:: AVAILABLE DATA ::
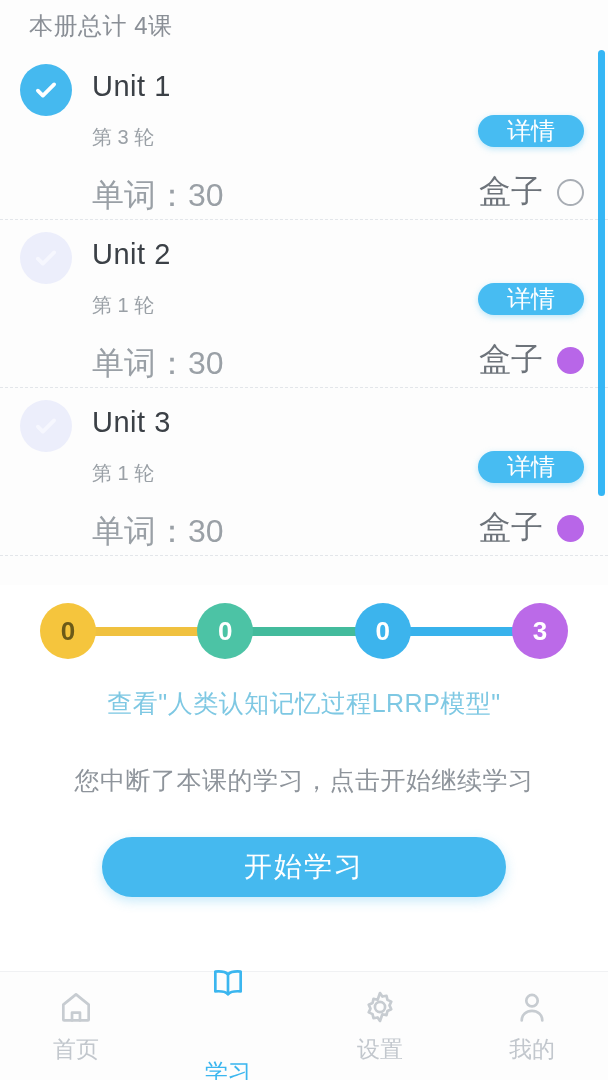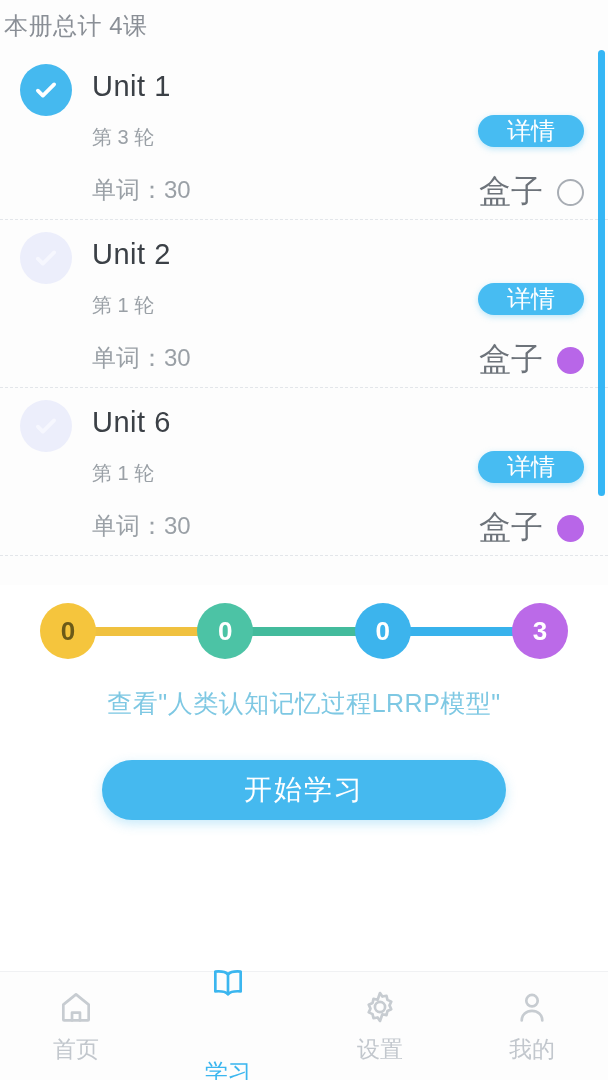--- a/index.html
+++ b/index.html
@@ -23,21 +23,21 @@
   }
 
   
   .header {
     position: absolute;
     top: 0; left: 0; right: 0;
     height: 52px;
     background: #fdfdfd;
     display: flex;
     align-items: center;
-    padding-left: 4px;
+    padding-left: 29px;
     box-sizing: border-box;
   }
   .header-title {
     font-size: 24px;
     color: #8a8f96;
     letter-spacing: 0.5px;
   }
 
   
   .list-area {
@@ -85,21 +85,21 @@
     position: absolute;
     left: 92px;
     top: 72px;
     font-size: 20px;
     color: #9aa0a6;
   }
   .unit-words {
     position: absolute;
     left: 92px;
     top: 122px;
-    font-size: 24px;
+    font-size: 32px;
     color: #9aa0a6;
   }
   .detail-btn {
     position: absolute;
     right: 24px;
     top: 63px;
     width: 106px;
     height: 32px;
     border-radius: 22px;
     background: #47bcf2;
@@ -284,21 +284,21 @@
           <span class="box-label">盒子</span>
           <span class="box-dot purple"></span>
         </div>
       </div>
       <div class="unit-row">
         <div class="check-circle todo">
           <svg viewBox="0 0 24 24">
             <path d="M5.5 12.5l4 4 9-9" fill="none" stroke-width="3" stroke-linecap="round" stroke-linejoin="round"></path>
           </svg>
         </div>
-        <div class="unit-title">Unit 6</div>
+        <div class="unit-title">Unit 3</div>
         <div class="unit-round">第 1 轮</div>
         <div class="unit-words">单词：30</div>
         <button class="detail-btn">详情</button>
         <div class="box-wrap">
           <span class="box-label">盒子</span>
           <span class="box-dot purple"></span>
         </div>
       </div>
     </div>
 
@@ -313,20 +313,21 @@
           <div class="bubble" style="background: rgb(76, 195, 165); color: rgb(255, 255, 255);">0</div>
           <div class="connector" style="background: rgb(67, 187, 156);"></div>
           <div class="bubble" style="background: rgb(60, 180, 237); color: rgb(255, 255, 255);">0</div>
           <div class="connector" style="background: rgb(56, 178, 236);"></div>
           <div class="bubble" style="background: rgb(187, 106, 232); color: rgb(255, 255, 255);">3</div>
         </div>
     </div>
 
     <div class="model-link">查看"人类认知记忆过程LRRP模型"</div>
 
+    <div class="status-text">您中断了本课的学习，点击开始继续学习</div>
 
     <button class="start-btn">开始学习</button>
   </div>
 
   <div class="tabbar" id="tabbar">
       <div class="tab">
         <span>
           <svg class="tab-icon" viewBox="0 0 24 24">
             <path d="M4 10.5L12 4l8 6.5V20a0.5 0.5 0 0 1-.5.5h-15A0.5 0.5 0 0 1 4 20z"></path>
             <path d="M9.5 20.5v-5h5v5"></path>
:::
REQUEST: Please return every line in the data that includes the string "words".

RESULT:
   .unit-words {
         <div class="unit-words">单词：30</div>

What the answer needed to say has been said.